▶ [SELECTED EXCERPT]
My fiancé began his research. I, with a map of Berlin, began looking for work. Having taught German and GED courses to American soldiers stationed in Munich’s US Army “Kasernen”, I headed to McNair Kaserne in West Berlin. I was promised evening teaching positions there and at Andrews (again – German to American soldiers) beginning in August. Continuing my search for more immediate daily work, I came upon – was it in Wilmersdorf – an office building housing offices for Reuters, the New York Times, the BBC, and CBS. In the CBS office, an American twenty something year old welcomed me, said she was wanting to visit her parents in Illinois for six weeks and would I like to sub for her. Her boss, Daniel Schorr, was currently in New York. She thought it would be fine, if I could start in a week. How simple then!

The two CBS German camera men were kind. I was ignorant, a bad typist, and had no idea how to run the teletype machine (if that’s what it was). Once I didn’t reserve the correct hotel room for D.S. He was not pleased. He flew back and forth across the Atlantic. He filmed some news shows in West Berlin and they were sent – I don’t know how – to CBS in New York. That summer Peter Fechter was shot attempting to escape across the Wall. Somehow the camera men got there – certainly without any alert tip from me.

▶ [WRITTEN EXERCISE 1] In the Berlin memoir excerpt, who was the boss of the young American woman in the CBS office?

▶ [EXERCISE DATA]
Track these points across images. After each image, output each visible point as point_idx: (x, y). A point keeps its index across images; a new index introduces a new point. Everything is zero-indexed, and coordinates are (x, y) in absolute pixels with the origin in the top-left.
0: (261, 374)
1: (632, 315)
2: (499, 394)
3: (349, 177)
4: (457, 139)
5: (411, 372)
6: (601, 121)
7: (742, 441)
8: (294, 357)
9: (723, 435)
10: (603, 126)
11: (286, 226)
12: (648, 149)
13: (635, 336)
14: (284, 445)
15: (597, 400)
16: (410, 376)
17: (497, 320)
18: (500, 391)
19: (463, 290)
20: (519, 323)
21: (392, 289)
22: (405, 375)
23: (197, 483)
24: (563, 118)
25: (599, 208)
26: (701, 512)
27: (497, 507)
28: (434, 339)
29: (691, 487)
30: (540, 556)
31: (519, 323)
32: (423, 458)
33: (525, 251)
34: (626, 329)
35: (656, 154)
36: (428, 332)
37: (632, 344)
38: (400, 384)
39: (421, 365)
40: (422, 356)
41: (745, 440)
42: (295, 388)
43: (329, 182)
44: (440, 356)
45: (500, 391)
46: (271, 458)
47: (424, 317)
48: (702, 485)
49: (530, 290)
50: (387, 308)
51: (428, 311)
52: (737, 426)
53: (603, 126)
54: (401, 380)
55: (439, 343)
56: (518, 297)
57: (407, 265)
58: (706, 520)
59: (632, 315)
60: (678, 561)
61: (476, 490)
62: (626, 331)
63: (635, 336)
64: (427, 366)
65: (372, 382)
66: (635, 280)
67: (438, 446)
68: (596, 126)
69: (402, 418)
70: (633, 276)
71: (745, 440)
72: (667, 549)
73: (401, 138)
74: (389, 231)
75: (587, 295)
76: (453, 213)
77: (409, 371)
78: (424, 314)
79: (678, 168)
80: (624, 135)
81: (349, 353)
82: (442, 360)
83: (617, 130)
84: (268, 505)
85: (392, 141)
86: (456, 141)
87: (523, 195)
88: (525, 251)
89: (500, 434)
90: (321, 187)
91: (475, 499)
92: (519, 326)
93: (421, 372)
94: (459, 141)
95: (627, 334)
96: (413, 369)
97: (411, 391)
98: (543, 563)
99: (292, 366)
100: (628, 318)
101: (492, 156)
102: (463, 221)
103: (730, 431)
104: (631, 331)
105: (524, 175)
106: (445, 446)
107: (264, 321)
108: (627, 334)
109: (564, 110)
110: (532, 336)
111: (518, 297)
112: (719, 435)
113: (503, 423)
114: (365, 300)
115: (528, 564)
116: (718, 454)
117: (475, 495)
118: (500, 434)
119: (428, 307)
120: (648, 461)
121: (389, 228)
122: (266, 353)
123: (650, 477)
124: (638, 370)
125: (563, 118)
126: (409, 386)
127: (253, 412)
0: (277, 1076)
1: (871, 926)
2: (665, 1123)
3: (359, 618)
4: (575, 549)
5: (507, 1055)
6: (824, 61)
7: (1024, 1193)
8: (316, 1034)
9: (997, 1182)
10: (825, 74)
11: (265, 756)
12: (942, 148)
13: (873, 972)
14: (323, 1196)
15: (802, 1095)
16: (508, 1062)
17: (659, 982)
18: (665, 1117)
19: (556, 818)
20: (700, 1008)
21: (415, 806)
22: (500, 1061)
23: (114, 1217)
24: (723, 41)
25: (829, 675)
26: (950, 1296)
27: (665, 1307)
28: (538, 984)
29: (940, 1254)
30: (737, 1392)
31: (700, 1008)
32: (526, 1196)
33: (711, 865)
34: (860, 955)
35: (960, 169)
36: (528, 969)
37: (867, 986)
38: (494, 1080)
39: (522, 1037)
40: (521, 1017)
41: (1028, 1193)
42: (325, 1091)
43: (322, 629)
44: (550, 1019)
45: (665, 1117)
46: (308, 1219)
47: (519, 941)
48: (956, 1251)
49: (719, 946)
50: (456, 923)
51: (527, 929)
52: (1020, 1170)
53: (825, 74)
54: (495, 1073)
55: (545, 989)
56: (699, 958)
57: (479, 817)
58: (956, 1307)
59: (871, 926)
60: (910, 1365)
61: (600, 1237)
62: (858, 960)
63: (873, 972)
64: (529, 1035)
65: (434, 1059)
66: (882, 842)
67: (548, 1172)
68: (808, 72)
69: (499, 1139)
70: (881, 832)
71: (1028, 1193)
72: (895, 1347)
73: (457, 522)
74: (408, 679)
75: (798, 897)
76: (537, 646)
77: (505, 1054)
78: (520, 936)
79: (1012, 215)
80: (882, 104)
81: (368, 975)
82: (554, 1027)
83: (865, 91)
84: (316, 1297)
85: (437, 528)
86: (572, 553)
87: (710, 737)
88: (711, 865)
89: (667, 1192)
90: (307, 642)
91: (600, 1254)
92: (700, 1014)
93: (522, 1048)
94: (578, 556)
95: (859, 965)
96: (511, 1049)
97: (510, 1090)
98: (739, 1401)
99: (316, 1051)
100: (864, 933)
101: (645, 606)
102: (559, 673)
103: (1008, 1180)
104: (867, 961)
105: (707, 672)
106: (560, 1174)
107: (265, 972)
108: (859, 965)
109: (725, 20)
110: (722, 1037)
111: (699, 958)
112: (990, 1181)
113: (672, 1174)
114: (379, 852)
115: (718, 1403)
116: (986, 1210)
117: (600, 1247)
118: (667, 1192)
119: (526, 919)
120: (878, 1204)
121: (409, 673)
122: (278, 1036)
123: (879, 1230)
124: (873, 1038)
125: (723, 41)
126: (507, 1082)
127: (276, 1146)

▶ [WRITTEN EXERCISE 2] Rewrite the entries starting at their first line and ending at the line containing "70: (633, 276)", replacing "top-left" with "upper-left" and leaving everything else unchanged.

▶ [PROBLEM SOLUTION 1] Daniel Schorr

▶ [PROBLEM SOLUTION 2]
Track these points across images. After each image, output each visible point as point_idx: (x, y). A point keeps its index across images; a new index introduces a new point. Everything is zero-indexed, and coordinates are (x, y) in absolute pixels with the origin in the upper-left.
0: (261, 374)
1: (632, 315)
2: (499, 394)
3: (349, 177)
4: (457, 139)
5: (411, 372)
6: (601, 121)
7: (742, 441)
8: (294, 357)
9: (723, 435)
10: (603, 126)
11: (286, 226)
12: (648, 149)
13: (635, 336)
14: (284, 445)
15: (597, 400)
16: (410, 376)
17: (497, 320)
18: (500, 391)
19: (463, 290)
20: (519, 323)
21: (392, 289)
22: (405, 375)
23: (197, 483)
24: (563, 118)
25: (599, 208)
26: (701, 512)
27: (497, 507)
28: (434, 339)
29: (691, 487)
30: (540, 556)
31: (519, 323)
32: (423, 458)
33: (525, 251)
34: (626, 329)
35: (656, 154)
36: (428, 332)
37: (632, 344)
38: (400, 384)
39: (421, 365)
40: (422, 356)
41: (745, 440)
42: (295, 388)
43: (329, 182)
44: (440, 356)
45: (500, 391)
46: (271, 458)
47: (424, 317)
48: (702, 485)
49: (530, 290)
50: (387, 308)
51: (428, 311)
52: (737, 426)
53: (603, 126)
54: (401, 380)
55: (439, 343)
56: (518, 297)
57: (407, 265)
58: (706, 520)
59: (632, 315)
60: (678, 561)
61: (476, 490)
62: (626, 331)
63: (635, 336)
64: (427, 366)
65: (372, 382)
66: (635, 280)
67: (438, 446)
68: (596, 126)
69: (402, 418)
70: (633, 276)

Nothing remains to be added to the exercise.